Collected data entries:
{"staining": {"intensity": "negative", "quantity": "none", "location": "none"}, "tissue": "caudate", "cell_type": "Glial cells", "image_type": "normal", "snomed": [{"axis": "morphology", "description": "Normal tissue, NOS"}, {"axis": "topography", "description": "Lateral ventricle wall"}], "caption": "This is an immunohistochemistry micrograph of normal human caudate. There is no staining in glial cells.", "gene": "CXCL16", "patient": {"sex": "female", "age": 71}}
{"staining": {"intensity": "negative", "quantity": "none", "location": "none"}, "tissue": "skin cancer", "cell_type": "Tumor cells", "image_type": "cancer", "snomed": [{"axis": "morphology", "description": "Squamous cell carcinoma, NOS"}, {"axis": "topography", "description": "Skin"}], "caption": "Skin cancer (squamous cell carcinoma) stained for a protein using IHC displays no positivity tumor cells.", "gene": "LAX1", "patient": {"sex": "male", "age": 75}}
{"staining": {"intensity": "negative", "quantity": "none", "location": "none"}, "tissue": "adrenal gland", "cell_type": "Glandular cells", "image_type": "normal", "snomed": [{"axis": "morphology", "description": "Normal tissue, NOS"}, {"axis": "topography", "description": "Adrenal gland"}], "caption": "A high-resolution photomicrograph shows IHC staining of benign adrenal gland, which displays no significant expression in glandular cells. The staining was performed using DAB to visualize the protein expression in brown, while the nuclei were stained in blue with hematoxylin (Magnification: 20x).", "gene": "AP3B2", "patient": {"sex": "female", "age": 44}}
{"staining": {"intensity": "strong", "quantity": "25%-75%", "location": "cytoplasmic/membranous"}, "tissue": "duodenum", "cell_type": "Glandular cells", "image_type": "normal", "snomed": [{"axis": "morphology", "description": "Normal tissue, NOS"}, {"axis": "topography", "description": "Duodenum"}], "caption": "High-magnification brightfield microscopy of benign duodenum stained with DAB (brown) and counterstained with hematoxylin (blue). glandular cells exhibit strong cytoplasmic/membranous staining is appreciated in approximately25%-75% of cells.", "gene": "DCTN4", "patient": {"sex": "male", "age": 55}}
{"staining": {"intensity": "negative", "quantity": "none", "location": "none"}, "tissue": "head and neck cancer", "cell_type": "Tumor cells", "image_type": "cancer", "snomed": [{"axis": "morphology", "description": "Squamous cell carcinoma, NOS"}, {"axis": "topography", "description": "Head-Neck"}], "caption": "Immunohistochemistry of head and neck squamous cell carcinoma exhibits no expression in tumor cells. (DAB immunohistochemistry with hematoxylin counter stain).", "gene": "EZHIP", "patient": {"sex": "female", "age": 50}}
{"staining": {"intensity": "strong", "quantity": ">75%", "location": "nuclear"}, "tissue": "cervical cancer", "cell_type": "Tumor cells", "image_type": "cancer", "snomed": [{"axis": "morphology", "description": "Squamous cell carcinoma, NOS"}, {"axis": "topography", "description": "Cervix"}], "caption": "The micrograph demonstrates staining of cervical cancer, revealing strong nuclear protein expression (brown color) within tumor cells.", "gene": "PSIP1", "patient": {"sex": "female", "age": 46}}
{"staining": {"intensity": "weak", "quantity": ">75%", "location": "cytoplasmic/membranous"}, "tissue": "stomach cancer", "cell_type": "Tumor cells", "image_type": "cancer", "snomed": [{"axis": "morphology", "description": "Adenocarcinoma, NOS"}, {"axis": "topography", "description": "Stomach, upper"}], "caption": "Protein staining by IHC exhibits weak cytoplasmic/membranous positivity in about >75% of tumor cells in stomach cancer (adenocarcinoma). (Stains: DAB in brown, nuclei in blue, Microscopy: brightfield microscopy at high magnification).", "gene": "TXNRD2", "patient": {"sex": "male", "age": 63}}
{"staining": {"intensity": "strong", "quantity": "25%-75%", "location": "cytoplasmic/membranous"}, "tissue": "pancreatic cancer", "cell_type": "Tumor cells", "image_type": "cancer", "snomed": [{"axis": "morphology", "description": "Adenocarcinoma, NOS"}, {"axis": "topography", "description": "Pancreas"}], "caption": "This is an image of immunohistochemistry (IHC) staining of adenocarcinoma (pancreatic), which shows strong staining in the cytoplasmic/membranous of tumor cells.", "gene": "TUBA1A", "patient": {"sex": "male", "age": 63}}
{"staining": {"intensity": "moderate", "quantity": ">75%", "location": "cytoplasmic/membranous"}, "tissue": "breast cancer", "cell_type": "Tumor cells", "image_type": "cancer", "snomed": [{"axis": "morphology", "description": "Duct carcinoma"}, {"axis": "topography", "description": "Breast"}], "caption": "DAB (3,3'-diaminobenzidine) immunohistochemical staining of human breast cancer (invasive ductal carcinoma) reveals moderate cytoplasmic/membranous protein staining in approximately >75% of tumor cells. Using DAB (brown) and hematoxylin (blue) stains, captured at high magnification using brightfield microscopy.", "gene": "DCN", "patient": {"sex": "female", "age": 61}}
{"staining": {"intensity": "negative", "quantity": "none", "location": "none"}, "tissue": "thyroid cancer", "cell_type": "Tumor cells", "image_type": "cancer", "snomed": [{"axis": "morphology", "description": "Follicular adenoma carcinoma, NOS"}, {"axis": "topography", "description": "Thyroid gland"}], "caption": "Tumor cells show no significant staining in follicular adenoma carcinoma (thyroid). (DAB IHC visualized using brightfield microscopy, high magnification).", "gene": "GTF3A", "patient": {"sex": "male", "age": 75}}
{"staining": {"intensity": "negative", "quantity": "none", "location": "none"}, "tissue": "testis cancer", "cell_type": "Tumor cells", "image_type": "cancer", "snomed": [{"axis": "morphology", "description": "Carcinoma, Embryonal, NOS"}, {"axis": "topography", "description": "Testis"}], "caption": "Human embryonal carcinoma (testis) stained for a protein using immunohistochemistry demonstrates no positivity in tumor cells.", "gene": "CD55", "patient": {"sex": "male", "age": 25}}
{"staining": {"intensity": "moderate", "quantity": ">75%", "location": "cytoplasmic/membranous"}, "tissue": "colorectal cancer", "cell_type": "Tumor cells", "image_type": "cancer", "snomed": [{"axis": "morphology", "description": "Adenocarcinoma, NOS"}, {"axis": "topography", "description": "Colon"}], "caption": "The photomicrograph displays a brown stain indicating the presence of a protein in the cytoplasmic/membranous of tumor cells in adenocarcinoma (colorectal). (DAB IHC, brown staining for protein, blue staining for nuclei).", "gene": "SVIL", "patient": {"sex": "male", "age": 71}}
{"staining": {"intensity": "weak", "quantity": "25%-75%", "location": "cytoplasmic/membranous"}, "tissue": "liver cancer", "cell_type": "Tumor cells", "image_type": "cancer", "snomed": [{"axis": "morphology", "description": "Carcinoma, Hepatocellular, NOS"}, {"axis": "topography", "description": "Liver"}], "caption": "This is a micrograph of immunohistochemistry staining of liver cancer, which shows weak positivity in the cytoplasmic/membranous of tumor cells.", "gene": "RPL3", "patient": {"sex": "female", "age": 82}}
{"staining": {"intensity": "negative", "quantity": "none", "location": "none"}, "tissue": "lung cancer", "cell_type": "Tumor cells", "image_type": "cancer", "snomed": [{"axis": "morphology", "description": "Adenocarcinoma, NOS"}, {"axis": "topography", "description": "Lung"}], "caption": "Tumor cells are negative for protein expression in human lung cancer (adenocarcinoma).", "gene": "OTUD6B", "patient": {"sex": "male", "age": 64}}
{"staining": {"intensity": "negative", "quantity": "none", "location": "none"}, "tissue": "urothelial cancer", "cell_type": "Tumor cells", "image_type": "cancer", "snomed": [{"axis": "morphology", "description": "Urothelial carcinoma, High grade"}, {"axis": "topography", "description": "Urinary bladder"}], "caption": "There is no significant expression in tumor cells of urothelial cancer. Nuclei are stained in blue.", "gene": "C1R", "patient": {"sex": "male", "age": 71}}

= What needs to be done =
All lines above that include the word "This" must be copied into the answer.

= Expected output =
{"staining": {"intensity": "negative", "quantity": "none", "location": "none"}, "tissue": "caudate", "cell_type": "Glial cells", "image_type": "normal", "snomed": [{"axis": "morphology", "description": "Normal tissue, NOS"}, {"axis": "topography", "description": "Lateral ventricle wall"}], "caption": "This is an immunohistochemistry micrograph of normal human caudate. There is no staining in glial cells.", "gene": "CXCL16", "patient": {"sex": "female", "age": 71}}
{"staining": {"intensity": "strong", "quantity": "25%-75%", "location": "cytoplasmic/membranous"}, "tissue": "pancreatic cancer", "cell_type": "Tumor cells", "image_type": "cancer", "snomed": [{"axis": "morphology", "description": "Adenocarcinoma, NOS"}, {"axis": "topography", "description": "Pancreas"}], "caption": "This is an image of immunohistochemistry (IHC) staining of adenocarcinoma (pancreatic), which shows strong staining in the cytoplasmic/membranous of tumor cells.", "gene": "TUBA1A", "patient": {"sex": "male", "age": 63}}
{"staining": {"intensity": "weak", "quantity": "25%-75%", "location": "cytoplasmic/membranous"}, "tissue": "liver cancer", "cell_type": "Tumor cells", "image_type": "cancer", "snomed": [{"axis": "morphology", "description": "Carcinoma, Hepatocellular, NOS"}, {"axis": "topography", "description": "Liver"}], "caption": "This is a micrograph of immunohistochemistry staining of liver cancer, which shows weak positivity in the cytoplasmic/membranous of tumor cells.", "gene": "RPL3", "patient": {"sex": "female", "age": 82}}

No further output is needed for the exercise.